Rupanya, pikiran yang berganti-ganti itu seperti mencairkan batu yang tadi menyumbat hidung Pardi. Kini lubang hidungnya yang tanpa batang hidung itu pelan-pelan bisa menghirup nafas kembali dan Pardi tak perlu lagi mendorong kuat-kuat udara yang Ia hirup dari mulut keluar melaluai hidungnya.

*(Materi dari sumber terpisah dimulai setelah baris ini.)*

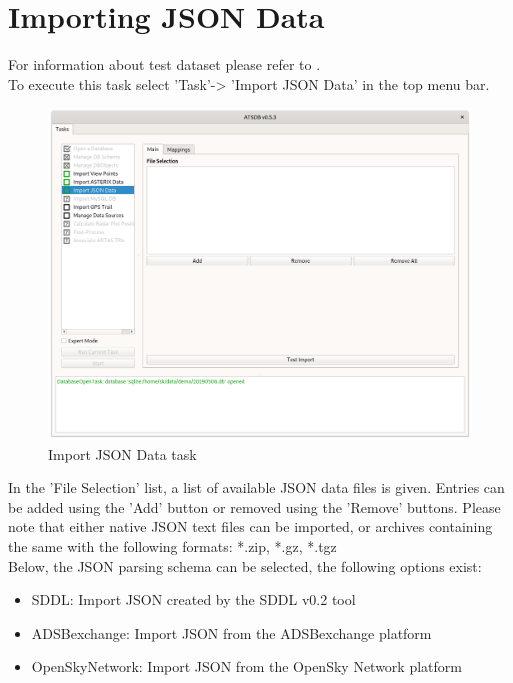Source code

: \section{Importing JSON Data}
\label{sec:json_import}

For information about test dataset please refer to . \\

To execute this task select 'Task'->  'Import JSON Data' in the top menu bar.

\begin{figure}[H]
  \center
    \includegraphics[width=14cm,frame]{../screenshots/import_json_data.png}
  \caption{Import JSON Data task}
\end{figure}

In the 'File Selection' list, a list of available JSON data files is given. Entries can be added using the 'Add' button or removed using the 'Remove' buttons. Please note that either native JSON text files can be imported, or archives containing the same with the following formats: *.zip, *.gz, *.tgz \\

Below, the JSON parsing schema can be selected, the following options exist:
\begin{itemize}  
\item SDDL: Import JSON created by the SDDL v0.2 tool
\item ADSBexchange: Import JSON from the ADSBexchange platform
\item OpenSkyNetwork: Import JSON from the OpenSky Network platform
\end{itemize}

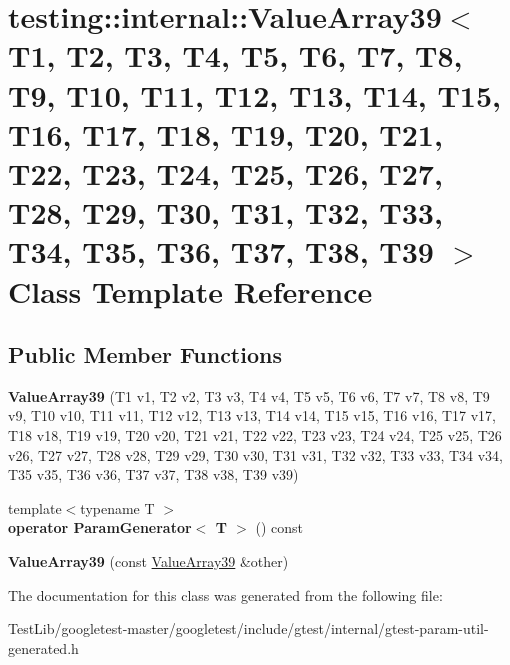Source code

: \hypertarget{classtesting_1_1internal_1_1ValueArray39}{}\section{testing\+:\+:internal\+:\+:Value\+Array39$<$ T1, T2, T3, T4, T5, T6, T7, T8, T9, T10, T11, T12, T13, T14, T15, T16, T17, T18, T19, T20, T21, T22, T23, T24, T25, T26, T27, T28, T29, T30, T31, T32, T33, T34, T35, T36, T37, T38, T39 $>$ Class Template Reference}
\label{classtesting_1_1internal_1_1ValueArray39}
\subsection*{Public Member Functions}
\begin{DoxyCompactItemize}
\item 
\mbox{\label{classtesting_1_1internal_1_1ValueArray39_a4c64f12635a74e291c37d228330fbcb5}} 
{\bfseries Value\+Array39} (T1 v1, T2 v2, T3 v3, T4 v4, T5 v5, T6 v6, T7 v7, T8 v8, T9 v9, T10 v10, T11 v11, T12 v12, T13 v13, T14 v14, T15 v15, T16 v16, T17 v17, T18 v18, T19 v19, T20 v20, T21 v21, T22 v22, T23 v23, T24 v24, T25 v25, T26 v26, T27 v27, T28 v28, T29 v29, T30 v30, T31 v31, T32 v32, T33 v33, T34 v34, T35 v35, T36 v36, T37 v37, T38 v38, T39 v39)
\item 
\mbox{\label{classtesting_1_1internal_1_1ValueArray39_a08fd3f52f9b1dae3de5426196a296a8f}} 
{\footnotesize template$<$typename T $>$ }\\{\bfseries operator Param\+Generator$<$ T $>$} () const
\item 
\mbox{\label{classtesting_1_1internal_1_1ValueArray39_a355e7be366d16631b5119c545bd5f900}} 
{\bfseries Value\+Array39} (const \hyperlink{classtesting_1_1internal_1_1ValueArray39}{Value\+Array39} \&other)
\end{DoxyCompactItemize}


The documentation for this class was generated from the following file\+:\begin{DoxyCompactItemize}
\item 
Test\+Lib/googletest-\/master/googletest/include/gtest/internal/gtest-\/param-\/util-\/generated.\+h\end{DoxyCompactItemize}
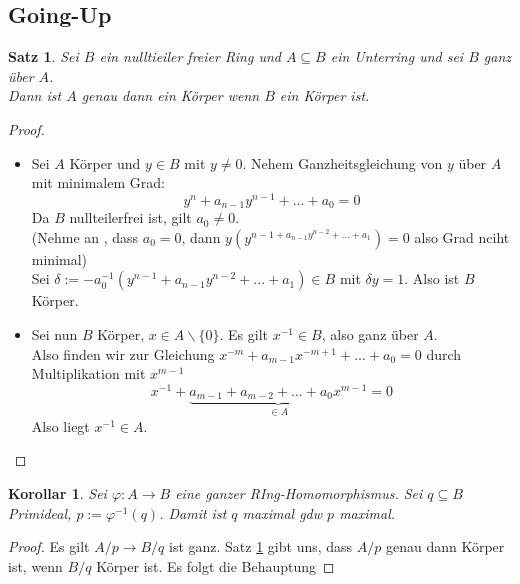 \documentclass[10pt,a4paper]{article}
\newcounter{thm}[section]
\theoremstyle{definition}
\theoremstyle{plain}
\newtheorem{kor}[thm]{Korollar}
\newtheorem{satz}[thm]{Satz}
\theoremstyle{remark}
\begin{document}
\subsection{Going-Up}

\begin{satz}\label{614Satz}
	Sei $B$ ein nulltieiler freier Ring und $A\subseteq B$ ein Unterring und sei $B$ ganz über $A$.\\
	Dann ist $A$ genau dann ein Körper wenn $B$ ein Körper ist.
\end{satz}
\begin{proof}
	\begin{itemize}
		\item Sei $A$ Körper und $y\in B$ mit $y\neq 0$. Nehem Ganzheitsgleichung von $y$ über $A$ mit minimalem Grad:\\
		\[y^n+a_{n-1}y^{n-1}+...+a_0=0\]
		Da $B$ nullteilerfrei ist, gilt $a_0\neq 0$.\\
		(Nehme an , dass $a_0=0$, dann $y(y^{n-1+a_{n-1}y^{n-2}+...+a_1})=0$ also Grad nciht minimal)\\
		Sei $\delta:=-a_0^{-1}(y^{n-1}+a_{n-1}y^{n-2}+...+a_1)\in B$ mit $\delta y=1.$ Also ist $B$ Körper.
		\item Sei nun $B$ Körper, $x\in A\backslash\{0\}$. Es gilt $x^{-1}\in B$, also ganz über $A$.\\
		Also finden wir zur Gleichung $x^{-m}+a_{m-1}x^{-m+1}+...+a_0=0$ durch Multiplikation mit $x^{m-1}$
		\[x^{-1}+\underbrace{a_{m-1}+a_{m-2}+...+a_0x^{m-1}}_{\in A}=0\]
		Also liegt $x^{-1}\in A$.
	\end{itemize}
\end{proof}

\begin{kor}\label{615Kor}
	Sei $\varphi: A\rightarrow B$ eine ganzer RIng-Homomorphismus. Sei $q\subseteq B$ Primideal, $p:=\varphi^{-1}(q)$. Damit ist $q$ maximal gdw $p$ maximal.
\end{kor}
\begin{proof}
	Es gilt $A/p\rightarrow B/q$ ist ganz. Satz \ref{614Satz} gibt uns, dass $A/p$ genau dann Körper ist, wenn $B/q$ Körper ist. Es folgt die Behauptung
\end{proof}
\end{document}
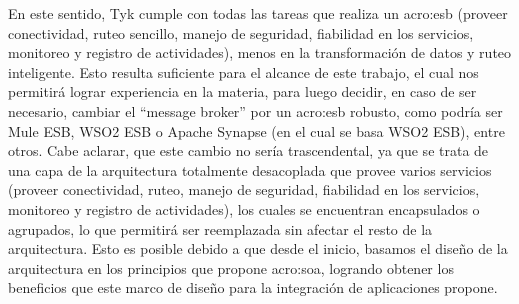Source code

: En este sentido, Tyk cumple con todas las tareas que realiza un \gls{acro:esb} (proveer conectividad, ruteo sencillo, manejo de seguridad, fiabilidad en los servicios, monitoreo y registro de actividades), menos en la transformación de datos y ruteo inteligente.  Esto resulta suficiente para el alcance de este trabajo, el cual nos permitirá lograr experiencia en la materia, para luego decidir, en caso de ser necesario, cambiar el ``message broker'' por un \gls{acro:esb} robusto, como podría ser Mule ESB, WSO2 ESB o Apache Synapse (en el cual se basa WSO2 ESB), entre otros.  Cabe aclarar, que este cambio no sería trascendental, ya que se trata de una capa de la arquitectura totalmente desacoplada que provee varios servicios (proveer conectividad, ruteo, manejo de seguridad, fiabilidad en los servicios, monitoreo y registro de actividades), los cuales se encuentran encapsulados o agrupados, lo que permitirá ser reemplazada sin afectar el resto de la arquitectura.  Esto es posible debido a que desde el inicio, basamos el diseño de la arquitectura en los principios que propone \gls{acro:soa}, logrando obtener los beneficios que este marco de diseño para la integración de aplicaciones propone.
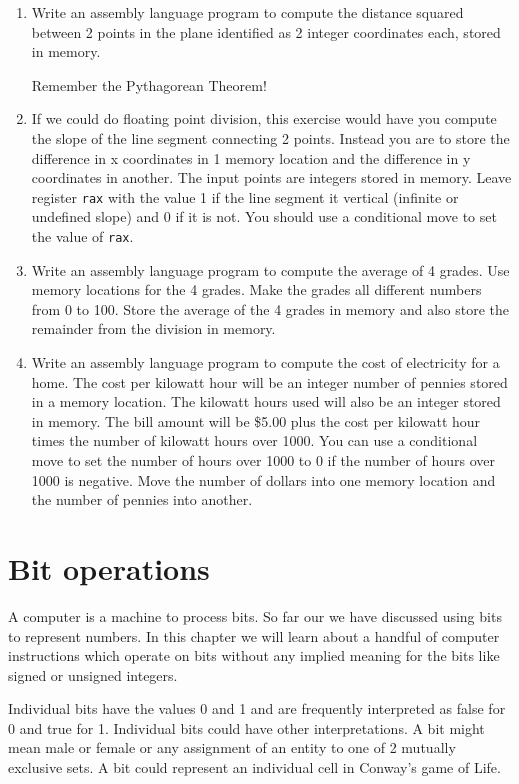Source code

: \documentclass[11pt,b5paper]{book}
\begin{document}
\begin{enumerate}
\item Write an assembly language program to compute the distance squared
between 2 points in the plane identified as 2 integer coordinates each, stored in memory.

Remember the Pythagorean Theorem!

\item If we could do floating point division, this exercise would have you compute the slope of the line segment connecting 2 points.
Instead you are to store the difference in x coordinates in 1 memory location and the difference in y coordinates in another.
The input points are integers stored in memory.
Leave register {\tt rax} with the value 1 if the line segment it vertical
(infinite or undefined slope)
and 0 if it is not.
You should use a conditional move to set the value of {\tt rax}.

\item Write an assembly language program to compute the average of 4 grades.
Use memory locations for the 4 grades.
Make the grades all different numbers from 0 to 100.
Store the average of the 4 grades in memory and also store the remainder from
the division in memory.

\item Write an assembly language program to compute the cost of electricity
for a home.
The cost per kilowatt hour will be an integer number of pennies stored in a memory location.
The kilowatt hours used will also be an integer stored in memory.
The bill amount will be \$5.00 plus the cost per kilowatt hour times the
number of kilowatt hours over 1000.
You can use a conditional move to set the number of hours over 1000 to 0 if
the number of hours over 1000 is negative.
Move the number of dollars into one memory location and the number of pennies
into another.

\end{enumerate}

\chapter{Bit operations}

A computer is a machine to process bits.
So far our we have discussed using bits to represent numbers.
In this chapter we will learn about a handful of computer instructions which
operate on bits without any implied meaning for the bits like signed or
unsigned integers.

Individual bits have the values 0 and 1 and are frequently interpreted as
false for 0 and true for 1.
Individual bits could have other interpretations.
A bit might mean male or female or any assignment of an entity to one of 2
mutually exclusive sets.
A bit could represent an individual cell in Conway's game of Life.
\end{document}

Setelah sekian lama berdiri di depan kaca dengan pikiran yang berganti-ganti, pelan-pelan, reda pula rasa sakit pada bekas irisan hidungnya. Pardi lalu membuang batang hidungnya yang tanpa sadar masih Ia pegang itu ke keranjang sampah. Kini batang hidungnya memang telah tak ada lagi. Namun Ia tetap bersyukur sebab tak merasakan sakitnya lagi.
Pardi jadi tak peduli.
Sambil tersenyum, Pardi lalu pergi ke kamar anaknya. Ia kemudian mendekat ke keranjang mainan anaknya dan mengambil hidung palsu dari sebuah topeng yang berbahan plastik. Pardi mencabut hidung plastik dari topeng itu dan memasangkan ke wajahnya.
Setelah hidung palsu itu terpasang betul di wajahnya, Pardi melihat kaca dan bergumam: “Ahamhuhihah!!! Boheh huha…”
Ia mendengar suaranya berubah.
Sekejap Pardi tertawa, lalu menyusul istrinya ke ranjang dan mencoba tidur dengan tenang.
A. Muttaqin, menulis puisi dan cerita pendek. Selain menulis, ia juga tekun merawat bonsai, perkutut, dan kura-kura.